Re: The Full Julian Assange Interview

  • Share
  • Read Later

I find this passage from the TIME interview the most interesting:

One of the unintended consequences is the opposite effect, which is what we’ve seen with the Department of Defense, and even the State Department, here in the U.S., of trying to make secrets more impenetrable rather than less and trying to take precautions against what has happened from happening again in the future. How do you regard that?

Well, I think that’s very positive. Since 2006, we have been working along this philosophy that organizations which are abusive and need to be [in] the public eye. If their behavior is revealed to the public, they have one of two choices: one is to reform in such a way that they can be proud of their endeavors, and proud to display them to the public. Or the other is to lock down internally and to balkanize, and as a result, of course, cease to be as efficient as they were. To me, that is a very good outcome, because organizations can either be efficient, open and honest, or they can be closed, conspiratorial and inefficient.

So Assange’s argument is that by pushing the United States government to be more secretive and less efficient he is actually accomplishing the good Lord’s work of striking a blow against secrecy and inefficiency. It’s quite a turn of logic.
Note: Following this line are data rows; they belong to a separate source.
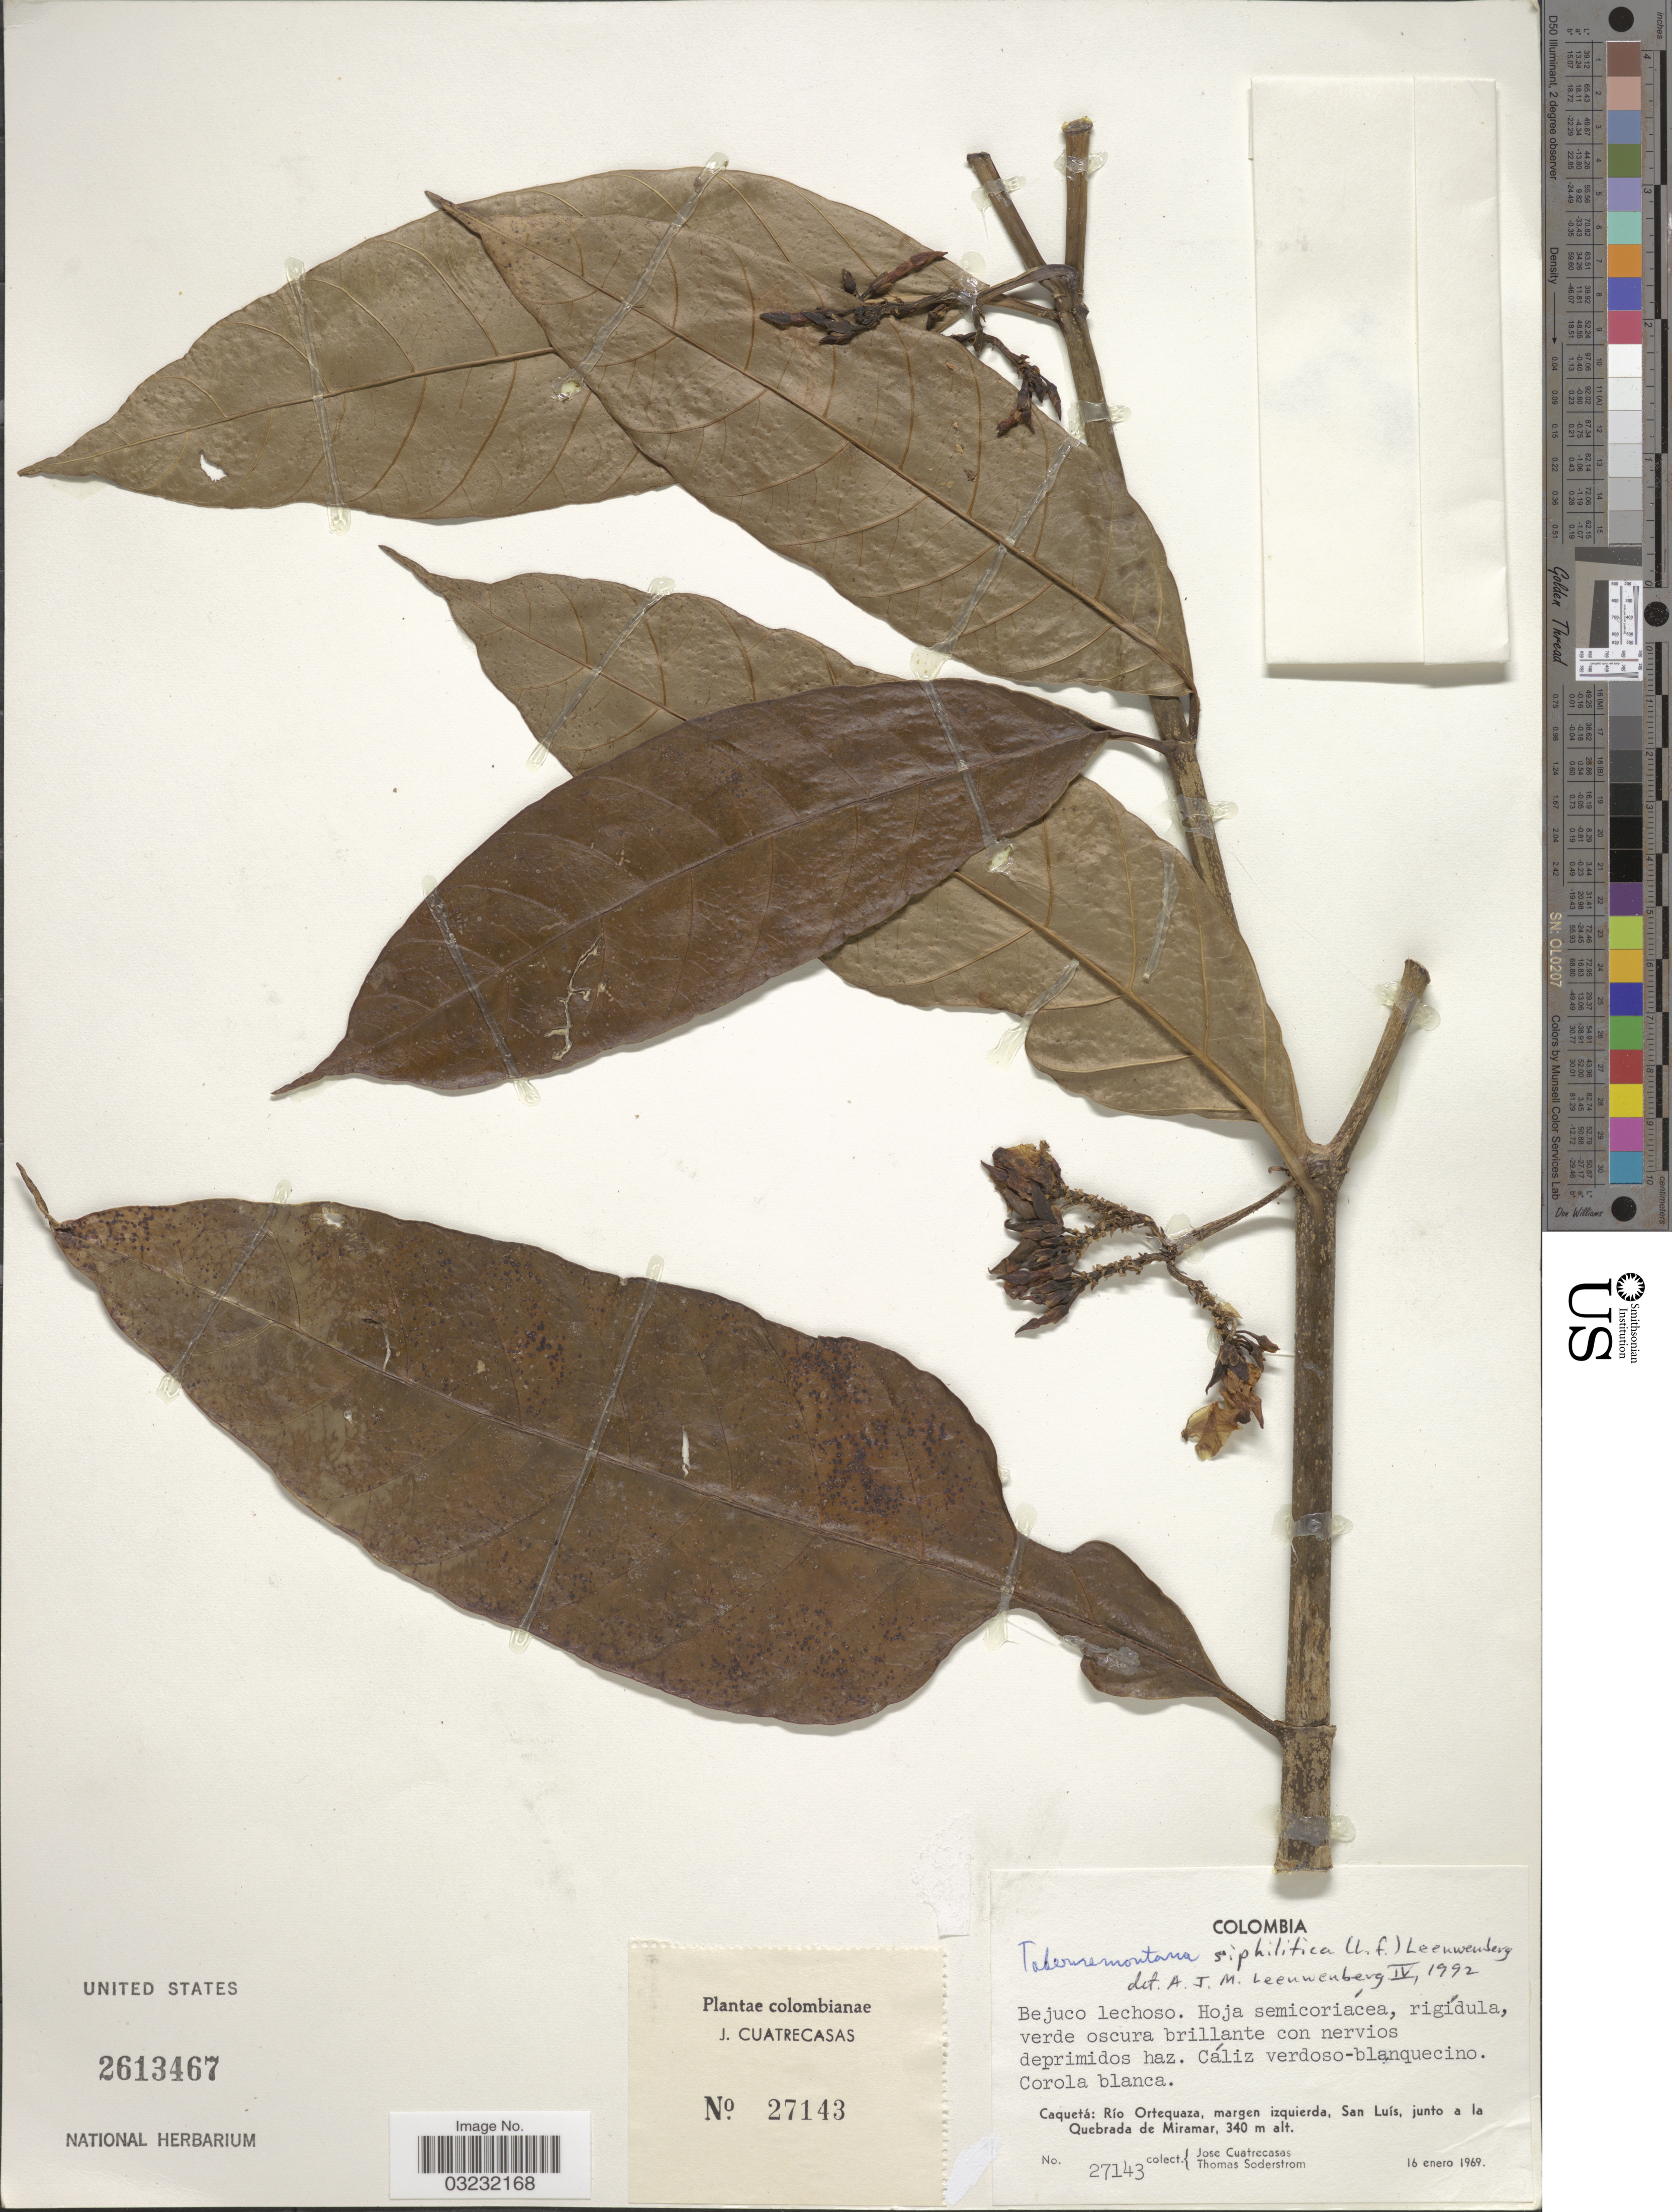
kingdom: Plantae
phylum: Tracheophyta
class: Magnoliopsida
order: Gentianales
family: Apocynaceae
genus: Tabernaemontana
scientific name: Tabernaemontana siphilitica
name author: (L. f.) Leeuwenb.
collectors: J. Cuatrecasas & T. R. Soderstrom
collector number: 27143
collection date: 1969-01-16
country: Colombia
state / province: Caquetá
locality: Caquetá: Río Ortequaza, margen izquierda, San Luís, junto a la Quebrada de Miramar.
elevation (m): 340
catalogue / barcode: US 2613467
I agree with Assange that it is still way to early to know whether the negative ramifications of the WikiLeaks disclosures outweigh the positive ones, or visa versa, but I’m not sure it’s all that convincing to argue that the negative ramifications are also positive.

Ross Douthat, at the New York Times, argues exactly the opposite conclusion, in fact, rather persuasively.

The hyperbole of certain Republicans notwithstanding, Assange is not a terrorist. But he has this much in common with al Qaeda: In response to what they perceive as the inherent injustice of the American empire, both the jihadis and the Australian anarchist are willing to take steps that they know will make the United States more imperial in the short term — in Al Qaeda’s case, acts of terrorism that inspire American military interventions in the Muslim world; in Assange’s case, information dumps that inspire ever-greater secrecy and centralization in the federal bureaucracy — in the hopes that the system will eventually collapse under its own weight and “more open forms of governance” (or, I suppose, a global caliphate) can take its place.

The problem, though, is that the American national security state is almost certainly more resilient than either Assange or Osama bin Laden seems to think. Which means that their efforts at sabotage have little chance (by design) of prompting any actual reforms in the system they despise, a vanishingly small chance of actually bringing the whole thing to its knees — and a substantial chance of just making life worse for everybody, inside and outside the United States government alike.